Secondly, we need to find all the video URLs in the clipboard. While a lot of tools and methods could be used to do this job, I do write my own tool, called mykit.py. It's a CLI program, with a lot of sub-commands, among which is a command called clipboard.findurl or cb.url or cburl, same command, just several aliases. This cburl sub-command will extract text strings from a file or the clipboard, by a given pattern. The pattren is a regex, but we don't need to write our own because iwara's video URL pattern is already one of the presets. So, a simple command mykit cburl iwara will find all of the video URLs from the source code in the clipboard, and print them out line by line, meanwhile, the results are also copied back to clipboard.

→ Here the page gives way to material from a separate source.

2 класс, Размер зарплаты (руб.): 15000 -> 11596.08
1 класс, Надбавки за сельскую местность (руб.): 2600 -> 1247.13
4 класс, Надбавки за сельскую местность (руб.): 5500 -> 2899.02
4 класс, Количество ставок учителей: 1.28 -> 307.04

Finally, just use those lines of URLs as argument to launch multiple download processes. We could save those URL lines into a file, using shell script to read them out and run youtube-dl (or the modifed version) with each line. Again, the mykit.py could give a hand, with a sub-command called run.from.lines or runlines or rl, which reads lines from a file or from the clipboard, and run a command format template with each line. What I do is typing a single command mykit.py rl ytdl {}, and it will read those URL lines in clipboard and run a command as ytdl {url} for each.

Not very automatic, but convinient enought, isn't it?

Or you could wirte you own "channel" extractor, if it's worth it.

ZYinMD commented 4 years ago

Thanks so much!! I read all the code in those script files you mentioned, and they make perfect sense. As a python-noob and powershell-noob I still have questions about installing, I think I could open issues in your repo. Thanks and see you there!

mo-han commented 4 years ago

@ZYinMD That's fine, me a half python noob and a total ps noob as well.